El Moudjahid : Quelle lecture faites-vous du retour de M. Lamamra aux affaires et son apport à la consolidation des relations interafricaines ?
Docteur Attia Idriss : Il serait bien de souligner que la désignation de M. Ramtane Lamamra comme ministre des Affaires Etrangères avait plusieurs objectifs. Il est réputé comme « Monsieur Afrique »et maitrise très bien le dossier. Il est considéré comme baroudeur de la diplomatie algérienne. Cette tournée reflète l’intérêt qu’accorde l’Algérie à ses relations arabes et africaines et à la gestion des conflits. La visite du président du Conseil libyen confirme le très bon état des relations bilatérales mais aussi la volonté libyenne d’adopter l’approche algérienne dans le règlement de la crise.
Quelles pourraient être les répercussions de cette tournée sur l’Algérie ?
L’Algérie aujourd’hui tente de mobiliser les pays pour mener des concertations sur les questions et préoccupations arabes et africaines en prévision de la tenue du prochain Sommet arabe à Alger.
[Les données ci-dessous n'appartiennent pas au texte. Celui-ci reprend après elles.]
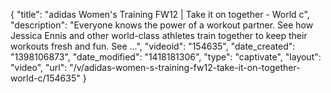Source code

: {
    "title": "adidas Women's Training FW12 | Take it on together - World c",
    "description": "Everyone knows the power of a workout partner. See how Jessica Ennis and other world-class athletes train together to keep their workouts fresh and fun. See ...",
    "videoid": "154635",
    "date_created": "1398106873",
    "date_modified": "1418181306",
    "type": "captivate",
    "layout": "video",
    "url": "\/v\/adidas-women-s-training-fw12-take-it-on-together-world-c\/154635"
}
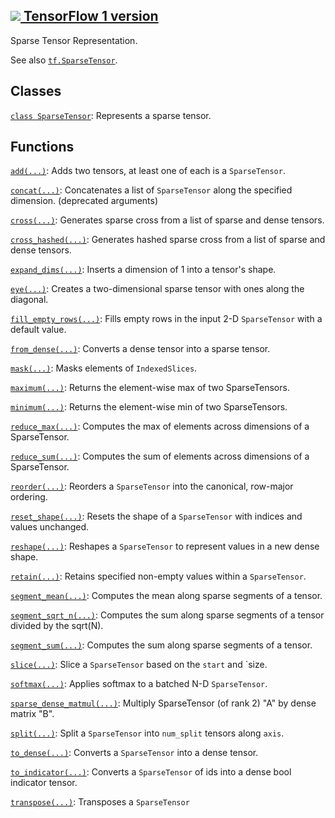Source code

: [ ![](https://tensorflow.google.cn/images/tf_logo_32px.png) TensorFlow 1
version](/versions/r1.15/api_docs/python/tf/sparse)  
---  
  
Sparse Tensor Representation.

See also
[`tf.SparseTensor`](https://tensorflow.google.cn/api_docs/python/tf/sparse/SparseTensor).

## Classes

[`class
SparseTensor`](https://tensorflow.google.cn/api_docs/python/tf/sparse/SparseTensor):
Represents a sparse tensor.

## Functions

[`add(...)`](https://tensorflow.google.cn/api_docs/python/tf/sparse/add): Adds
two tensors, at least one of each is a `SparseTensor`.

[`concat(...)`](https://tensorflow.google.cn/api_docs/python/tf/sparse/concat):
Concatenates a list of `SparseTensor` along the specified dimension.
(deprecated arguments)

[`cross(...)`](https://tensorflow.google.cn/api_docs/python/tf/sparse/cross):
Generates sparse cross from a list of sparse and dense tensors.

[`cross_hashed(...)`](https://tensorflow.google.cn/api_docs/python/tf/sparse/cross_hashed):
Generates hashed sparse cross from a list of sparse and dense tensors.

[`expand_dims(...)`](https://tensorflow.google.cn/api_docs/python/tf/sparse/expand_dims):
Inserts a dimension of 1 into a tensor's shape.

[`eye(...)`](https://tensorflow.google.cn/api_docs/python/tf/sparse/eye):
Creates a two-dimensional sparse tensor with ones along the diagonal.

[`fill_empty_rows(...)`](https://tensorflow.google.cn/api_docs/python/tf/sparse/fill_empty_rows):
Fills empty rows in the input 2-D `SparseTensor` with a default value.

[`from_dense(...)`](https://tensorflow.google.cn/api_docs/python/tf/sparse/from_dense):
Converts a dense tensor into a sparse tensor.

[`mask(...)`](https://tensorflow.google.cn/api_docs/python/tf/sparse/mask):
Masks elements of `IndexedSlices`.

[`maximum(...)`](https://tensorflow.google.cn/api_docs/python/tf/sparse/maximum):
Returns the element-wise max of two SparseTensors.

[`minimum(...)`](https://tensorflow.google.cn/api_docs/python/tf/sparse/minimum):
Returns the element-wise min of two SparseTensors.

[`reduce_max(...)`](https://tensorflow.google.cn/api_docs/python/tf/sparse/reduce_max):
Computes the max of elements across dimensions of a SparseTensor.

[`reduce_sum(...)`](https://tensorflow.google.cn/api_docs/python/tf/sparse/reduce_sum):
Computes the sum of elements across dimensions of a SparseTensor.

[`reorder(...)`](https://tensorflow.google.cn/api_docs/python/tf/sparse/reorder):
Reorders a `SparseTensor` into the canonical, row-major ordering.

[`reset_shape(...)`](https://tensorflow.google.cn/api_docs/python/tf/sparse/reset_shape):
Resets the shape of a `SparseTensor` with indices and values unchanged.

[`reshape(...)`](https://tensorflow.google.cn/api_docs/python/tf/sparse/reshape):
Reshapes a `SparseTensor` to represent values in a new dense shape.

[`retain(...)`](https://tensorflow.google.cn/api_docs/python/tf/sparse/retain):
Retains specified non-empty values within a `SparseTensor`.

[`segment_mean(...)`](https://tensorflow.google.cn/api_docs/python/tf/sparse/segment_mean):
Computes the mean along sparse segments of a tensor.

[`segment_sqrt_n(...)`](https://tensorflow.google.cn/api_docs/python/tf/sparse/segment_sqrt_n):
Computes the sum along sparse segments of a tensor divided by the sqrt(N).

[`segment_sum(...)`](https://tensorflow.google.cn/api_docs/python/tf/sparse/segment_sum):
Computes the sum along sparse segments of a tensor.

[`slice(...)`](https://tensorflow.google.cn/api_docs/python/tf/sparse/slice):
Slice a `SparseTensor` based on the `start` and `size.

[`softmax(...)`](https://tensorflow.google.cn/api_docs/python/tf/sparse/softmax):
Applies softmax to a batched N-D `SparseTensor`.

[`sparse_dense_matmul(...)`](https://tensorflow.google.cn/api_docs/python/tf/sparse/sparse_dense_matmul):
Multiply SparseTensor (of rank 2) "A" by dense matrix "B".

[`split(...)`](https://tensorflow.google.cn/api_docs/python/tf/sparse/split):
Split a `SparseTensor` into `num_split` tensors along `axis`.

[`to_dense(...)`](https://tensorflow.google.cn/api_docs/python/tf/sparse/to_dense):
Converts a `SparseTensor` into a dense tensor.

[`to_indicator(...)`](https://tensorflow.google.cn/api_docs/python/tf/sparse/to_indicator):
Converts a `SparseTensor` of ids into a dense bool indicator tensor.

[`transpose(...)`](https://tensorflow.google.cn/api_docs/python/tf/sparse/transpose):
Transposes a `SparseTensor`

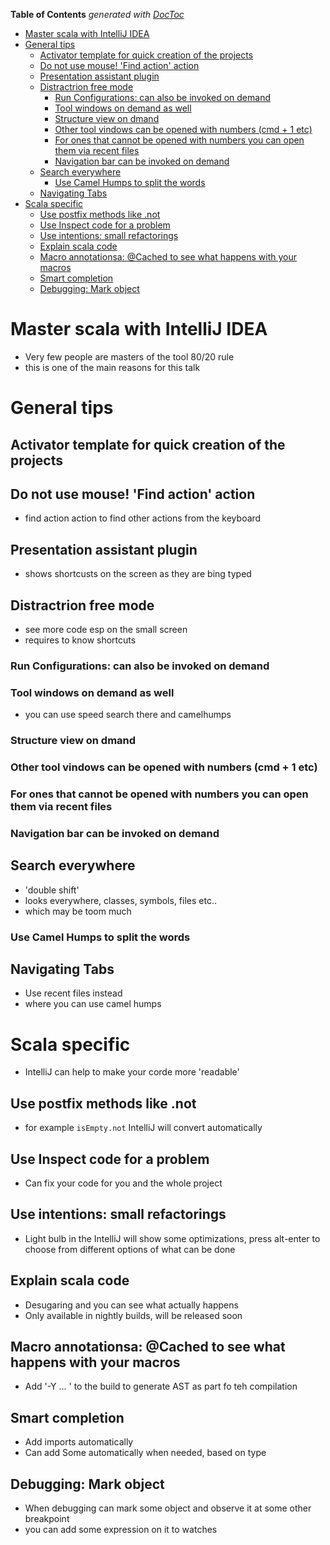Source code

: <!-- START doctoc generated TOC please keep comment here to allow auto update -->
<!-- DON'T EDIT THIS SECTION, INSTEAD RE-RUN doctoc TO UPDATE -->
**Table of Contents**  *generated with [DocToc](https://github.com/thlorenz/doctoc)*

- [Master scala with IntelliJ IDEA](#master-scala-with-intellij-idea)
- [General tips](#general-tips)
  - [Activator template for quick creation of the projects](#activator-template-for-quick-creation-of-the-projects)
  - [Do not use mouse! 'Find action' action](#do-not-use-mouse-find-action-action)
  - [Presentation assistant plugin](#presentation-assistant-plugin)
  - [Distractrion free mode](#distractrion-free-mode)
    - [Run Configurations: can also be invoked on demand](#run-configurations-can-also-be-invoked-on-demand)
    - [Tool windows on demand as well](#tool-windows-on-demand-as-well)
    - [Structure view on dmand](#structure-view-on-dmand)
    - [Other tool vindows can be opened with numbers (cmd + 1 etc)](#other-tool-vindows-can-be-opened-with-numbers-cmd--1-etc)
    - [For ones that cannot be opened with numbers you can open them via recent files](#for-ones-that-cannot-be-opened-with-numbers-you-can-open-them-via-recent-files)
    - [Navigation bar can be invoked on demand](#navigation-bar-can-be-invoked-on-demand)
  - [Search everywhere](#search-everywhere)
    - [Use Camel Humps to split the words](#use-camel-humps-to-split-the-words)
  - [Navigating Tabs](#navigating-tabs)
- [Scala specific](#scala-specific)
  - [Use postfix methods like .not](#use-postfix-methods-like-not)
  - [Use Inspect code for a problem](#use-inspect-code-for-a-problem)
  - [Use intentions: small refactorings](#use-intentions-small-refactorings)
  - [Explain scala code](#explain-scala-code)
  - [Macro annotationsa: @Cached to see what happens with your macros](#macro-annotationsa-@cached-to-see-what-happens-with-your-macros)
  - [Smart completion](#smart-completion)
  - [Debugging:  Mark object](#debugging--mark-object)

<!-- END doctoc generated TOC please keep comment here to allow auto update -->

Master scala with IntelliJ IDEA
===============================

- Very few people are masters of the tool 80/20 rule
- this is one of the main reasons for this talk

# General tips

## Activator template for quick creation of the projects

## Do not use mouse! 'Find action' action

- find action action to find other actions from the keyboard

## Presentation assistant plugin

- shows shortcusts on the screen as they are bing typed

## Distractrion free mode

- see more code esp on the small screen
- requires to know shortcuts

### Run Configurations: can also be invoked on demand

### Tool windows on demand as well
- you can use speed search there and camelhumps

### Structure view on dmand

### Other tool vindows can be opened with numbers (cmd + 1 etc)

### For ones that cannot be opened with numbers you can open them via recent files

### Navigation bar can be invoked on demand

## Search everywhere

- 'double shift'
- looks everywhere, classes, symbols, files etc..
- which may be toom much

### Use Camel Humps to split the words

## Navigating Tabs

- Use recent files instead
- where you can use camel humps

# Scala specific

- IntelliJ can help to make your corde more 'readable'

## Use postfix methods like .not

- for example `isEmpty.not` IntelliJ will convert automatically

## Use Inspect code for a problem

- Can fix your code for you and the whole project

## Use intentions: small refactorings

- Light bulb in the IntelliJ will show some optimizations, press alt-enter to
  choose from different options of what can be done

## Explain scala code

- Desugaring and you can see what actually happens
- Only available in nightly builds, will be released soon

## Macro annotationsa: @Cached to see what happens with your macros

- Add '-Y ... ' to the build to generate AST as part fo teh compilation

## Smart completion

- Add imports automatically
- Can add Some automatically when needed, based on type

## Debugging:  Mark object

- When debugging can mark some object and observe it at some other breakpoint
- you can add some expression on it to watches

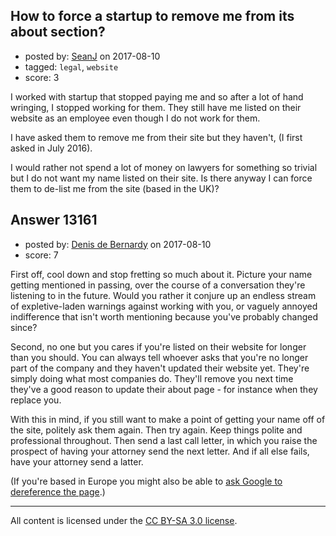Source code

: ## How to force a startup to remove me from its about section?

- posted by: [SeanJ](https://stackexchange.com/users/3029947/seanj) on 2017-08-10
- tagged: `legal`, `website`
- score: 3

I worked with startup that stopped paying me and so after a lot of hand wringing, I stopped working for them.  They still have me listed on their website as an employee even though I do not work for them.

I have asked them to remove me from their site but they haven't, (I first asked in July 2016).

I would rather not spend a lot of money on lawyers for something so trivial but I do not want my name listed on their site.  Is there anyway I can force them to de-list me from the site (based in the UK)?  


## Answer 13161

- posted by: [Denis de Bernardy](https://stackexchange.com/users/182468/denis-de-bernardy) on 2017-08-10
- score: 7

First off, cool down and stop fretting so much about it. Picture your name getting mentioned in passing, over the course of a conversation they're listening to in the future. Would you rather it conjure up an endless stream of expletive-laden warnings against working with you, or vaguely annoyed indifference that isn't worth mentioning because you've probably changed since?

Second, no one but you cares if you're listed on their website for longer than you should. You can always tell whoever asks that you're no longer part of the company and they haven't updated their website yet. They're simply doing what most companies do. They'll remove you next time they've a good reason to update their about page - for instance when they replace you.

With this in mind, if you still want to make a point of getting your name off of the site, politely ask them again. Then try again. Keep things polite and professional throughout. Then send a last call letter, in which you raise the prospect of having your attorney send the next letter. And if all else fails, have your attorney send a latter.

(If you're based in Europe you might also be able to [ask Google to dereference the page](https://en.wikipedia.org/wiki/Right_to_be_forgotten).)



---

All content is licensed under the [CC BY-SA 3.0 license](https://creativecommons.org/licenses/by-sa/3.0/).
La situation en Afrique est l’un des dossiers importants liés à la gestion des crises et des conflits dans le continent, notamment la crise au Mali, la migration clandestine au Niger, le Tchad. Le rôle influent de l’Algérie est reconnu sur la scène africaine et très attendu. L’Algérie se trouve aujourd’hui sur plusieurs fronts diplomatiques et œuvre à occuper de nouveau sa position incontournable notamment sur le plan régional.
Cette tournée aura-t-elle un impact sur le prochain Sommet arabe ?
Nous sommes aujourd’hui dans la vraie diplomatie sans occulter les efforts déployés. La diplomatie algérienne a marqué sa présence dans le règlement de nombreux conflits en Afrique, notamment dans la région du Sahel, celui de la Libye, du Mali et du Sahara occidental, tout en appelant au respect des accords. Ainsi, ces questions seront au cœur du sommet. L’Algérie va s’opposer et défendre sa position avec force et courage, notamment la décision de la commission de l’Union africaine d’accueillir Israël comme pays observateur. Le président Tebboune a exprimé ouvertement la position officielle de l'État algérien sur la question de la normalisation avec l’entité sioniste, qui est conforme à la volonté populaire, décrivant la question palestinienne comme la mère des causes, considérant que la position de l'Algérie est basée sur des principes fixes qui n'acceptent pas le changement. L’Algérie qui est un architecte de la paix demeure toutefois vigilante.